When I auto schedule a model for a remote device with a Mali GPU the outputs of the compiled fine tuned model are significantly different than the outputs of the model compiled without auto scheduling or compiled for the CPU of the device. The following code reproduces this problem:
import os
import tvm
from tvm.contrib import utils, ndk, graph_executor
import numpy as np
from tvm import relay, auto_scheduler, rpc
import tvm.relay.testing
from mxnet.gluon.model_zoo.vision import get_model
if __name__ == "__main__":
block = get_model("mobilenet1.0", pretrained=True)
shape_dict = {"data": (1, 3, 224, 224)}
mod, params = relay.frontend.from_mxnet(block, shape_dict)
tracker_host = "0.0.0.0"
tracker_port = 9000
key = 'android'
os.environ["TVM_NDK_CC"] = '/users/nkaminsky/library/android/android-toolchain-arm64/bin/aarch64-linux-android-g++'
output_file = 'auto_scheduled_model_mxnet.json'
target = tvm.target.Target('opencl -device=mali', 'llvm -mtriple=arm64-linux-android')
tasks, task_weights = tvm.auto_scheduler.extract_tasks(mod['main'], params, target)
tuner = tvm.auto_scheduler.TaskScheduler(tasks, task_weights)

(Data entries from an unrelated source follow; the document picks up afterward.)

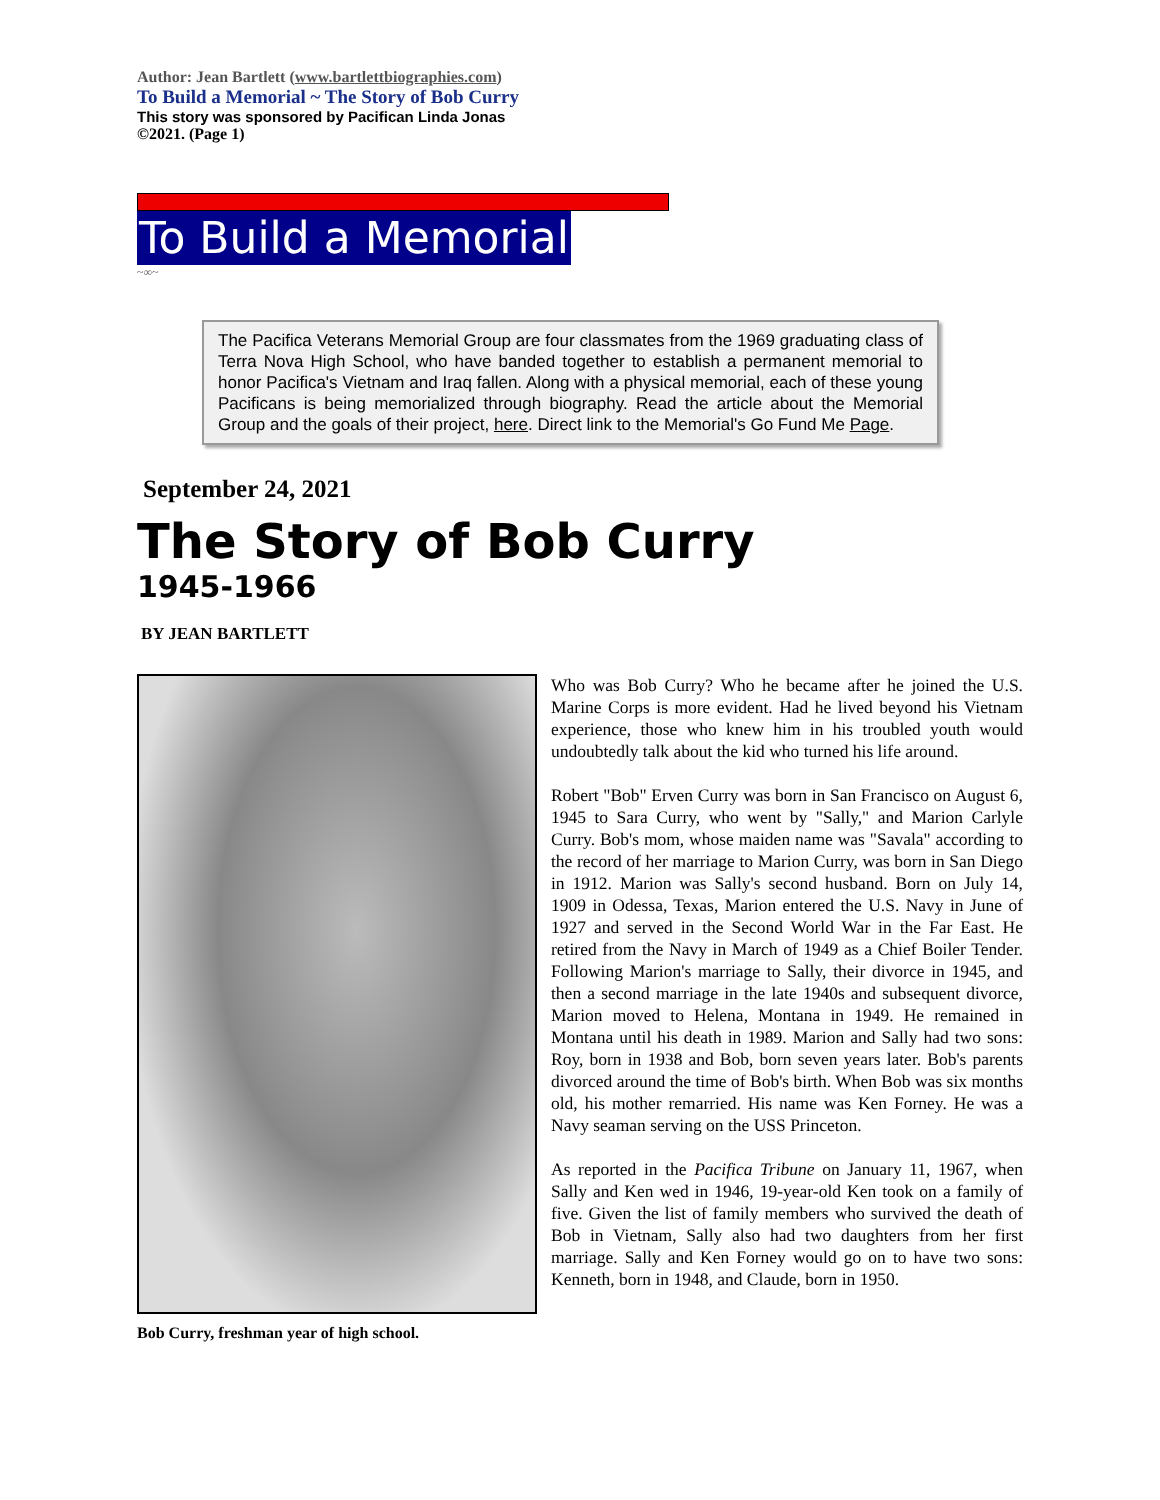Author: Jean Bartlett (www.bartlettbiographies.com)
To Build a Memorial ~ The Story of Bob Curry
This story was sponsored by Pacifican Linda Jonas
©2021. (Page 1)
To Build a Memorial
~∞~
The Pacifica Veterans Memorial Group are four classmates from the 1969 graduating class of Terra Nova High School, who have banded together to establish a permanent memorial to honor Pacifica's Vietnam and Iraq fallen. Along with a physical memorial, each of these young Pacificans is being memorialized through biography. Read the article about the Memorial Group and the goals of their project, here. Direct link to the Memorial's Go Fund Me Page.
September 24, 2021
The Story of Bob Curry
1945-1966
BY JEAN BARTLETT
Bob Curry, freshman year of high school.
Who was Bob Curry? Who he became after he joined the U.S. Marine Corps is more evident. Had he lived beyond his Vietnam experience, those who knew him in his troubled youth would undoubtedly talk about the kid who turned his life around.
Robert "Bob" Erven Curry was born in San Francisco on August 6, 1945 to Sara Curry, who went by "Sally," and Marion Carlyle Curry. Bob's mom, whose maiden name was "Savala" according to the record of her marriage to Marion Curry, was born in San Diego in 1912. Marion was Sally's second husband. Born on July 14, 1909 in Odessa, Texas, Marion entered the U.S. Navy in June of 1927 and served in the Second World War in the Far East. He retired from the Navy in March of 1949 as a Chief Boiler Tender. Following Marion's marriage to Sally, their divorce in 1945, and then a second marriage in the late 1940s and subsequent divorce, Marion moved to Helena, Montana in 1949. He remained in Montana until his death in 1989. Marion and Sally had two sons: Roy, born in 1938 and Bob, born seven years later. Bob's parents divorced around the time of Bob's birth. When Bob was six months old, his mother remarried. His name was Ken Forney. He was a Navy seaman serving on the USS Princeton.
As reported in the Pacifica Tribune on January 11, 1967, when Sally and Ken wed in 1946, 19-year-old Ken took on a family of five. Given the list of family members who survived the death of Bob in Vietnam, Sally also had two daughters from her first marriage. Sally and Ken Forney would go on to have two sons: Kenneth, born in 1948, and Claude, born in 1950.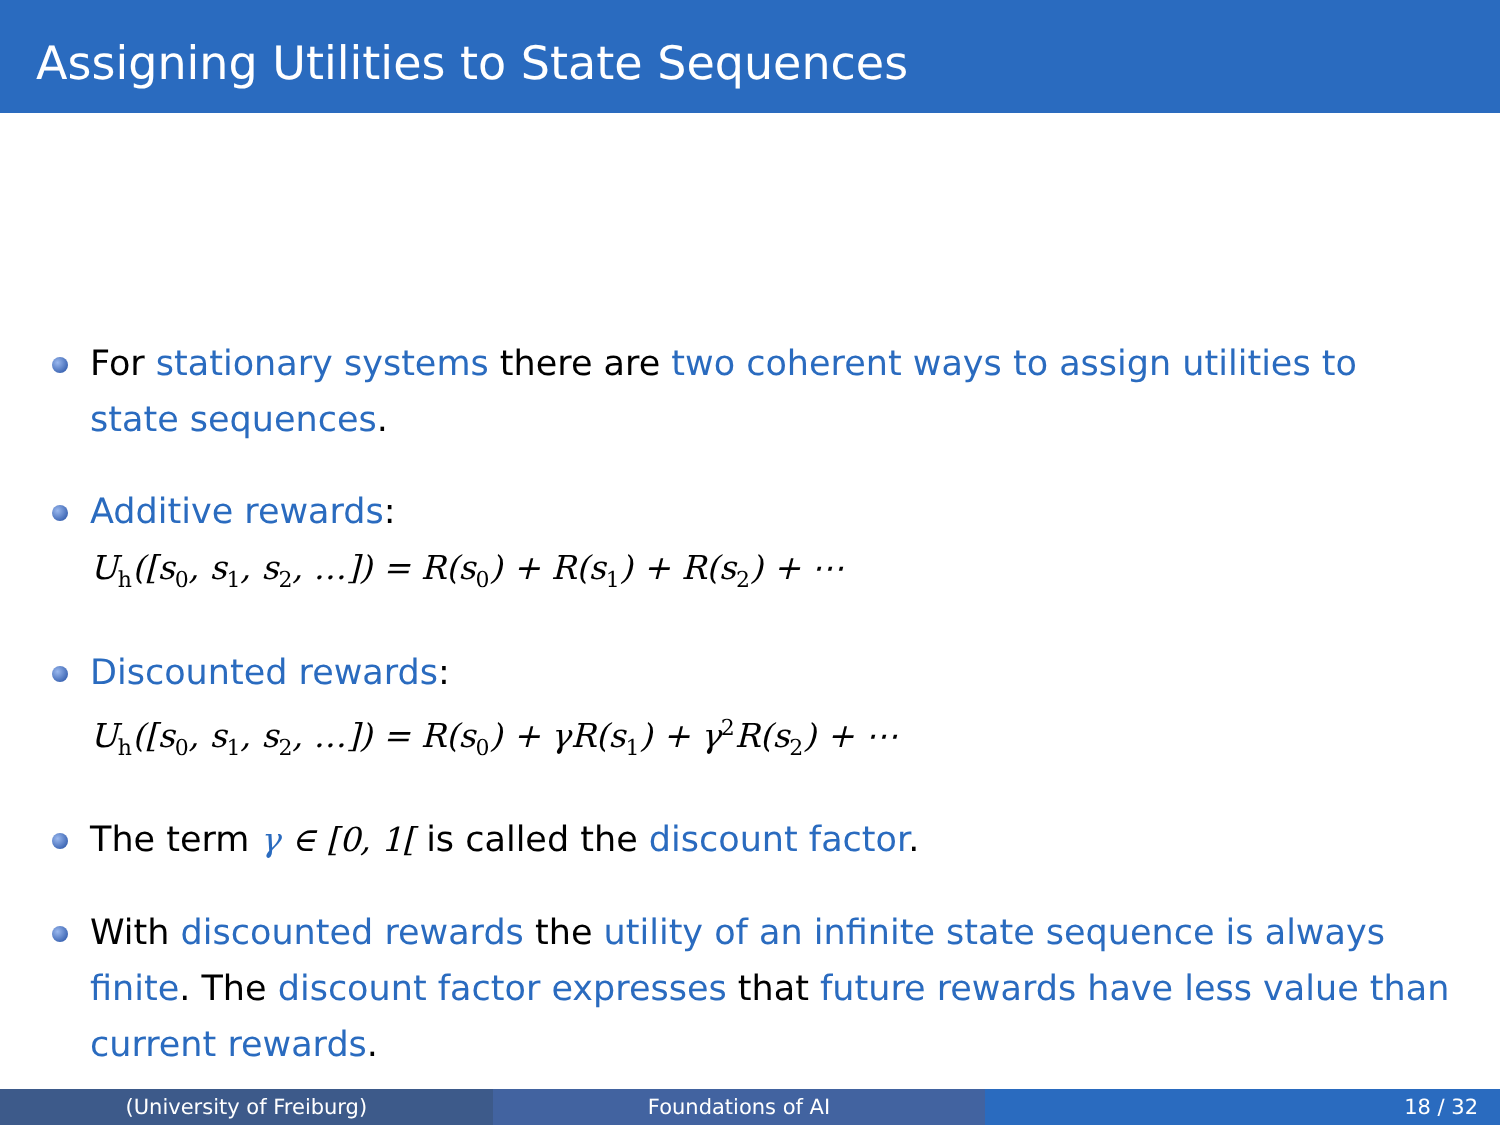Assigning Utilities to State Sequences
For stationary systems there are two coherent ways to assign utilities to state sequences.
Additive rewards:
U<sub>h</sub>([s<sub>0</sub>, s<sub>1</sub>, s<sub>2</sub>, …]) = R(s<sub>0</sub>) + R(s<sub>1</sub>) + R(s<sub>2</sub>) + ⋯
Discounted rewards:
U<sub>h</sub>([s<sub>0</sub>, s<sub>1</sub>, s<sub>2</sub>, …]) = R(s<sub>0</sub>) + γR(s<sub>1</sub>) + γ<sup>2</sup>R(s<sub>2</sub>) + ⋯
The term γ ∈ [0, 1[ is called the discount factor.
With discounted rewards the utility of an infinite state sequence is always finite. The discount factor expresses that future rewards have less value than current rewards.
(University of Freiburg) Foundations of AI 18 / 32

builder = tvm.auto_scheduler.LocalBuilder(build_func='ndk')
runner = tvm.auto_scheduler.RPCRunner(key=key, host=tracker_host, port=tracker_port, priority=0, number=3, repeat=1)
tune_options = tvm.auto_scheduler.TuningOptions(num_measure_trials=35,
builder=builder,
runner=runner,
measure_callbacks=[tvm.auto_scheduler.RecordToFile(output_file)])
tuner.tune(tune_options)
with tvm.auto_scheduler.ApplyHistoryBest(output_file):
with tvm.transform.PassContext(opt_level=3, config={"relay.backend.use_auto_scheduler": True}):
lib = relay.build(mod, target=target, params=params)
tracker = rpc.connect_tracker(tracker_host, tracker_port)
remote = tracker.request(key, priority=0, session_timeout=0)
device = remote.cl(0)
tmp = utils.tempdir()
lib_fname = tmp.relpath(f"net.so")
fcompile = ndk.create_shared
lib.export_library(lib_fname, fcompile)
remote.upload(lib_fname)
exported_lib = remote.load_module(f"net.so")
module = graph_executor.GraphModule(exported_lib["default"](device))
# test output:
local_device = tvm.device(str(tvm.target.Target('llvm')), 0)
with tvm.transform.PassContext(opt_level=3):
unoptimized_lib = relay.build(mod, target=tvm.target.Target('llvm'), params=params)
rng = np.random.default_rng(seed=0)
unoptimized_module = graph_executor.GraphModule(unoptimized_lib["default"](local_device))
dummy_input = {'input': rng.random([1, 3, 224, 224]).astype("float32")}
tvm_dummy = {key: tvm.nd.array(input) for key, input in dummy_input.items()}
module.set_input(**tvm_dummy)
module.run()
module_output = module.get_output(0).numpy()
unoptimized_module.set_input(**tvm_dummy)
unoptimized_module.run()
unoptimized_module_output = unoptimized_module.get_output(0).numpy()
diff = np.abs(module_output - unoptimized_module_output)
assert (diff <= 1e-3).all(), f'maximum element difference: {np.amax(diff)}, l2 diff: {np.linalg.norm(diff)}'
The numerical error I get for a fine tuned model is around L2 = 35. However, if I build the module without the json file from auto scheduling the assert passes (L2 of less than 1). Any help will be greatly appreciated!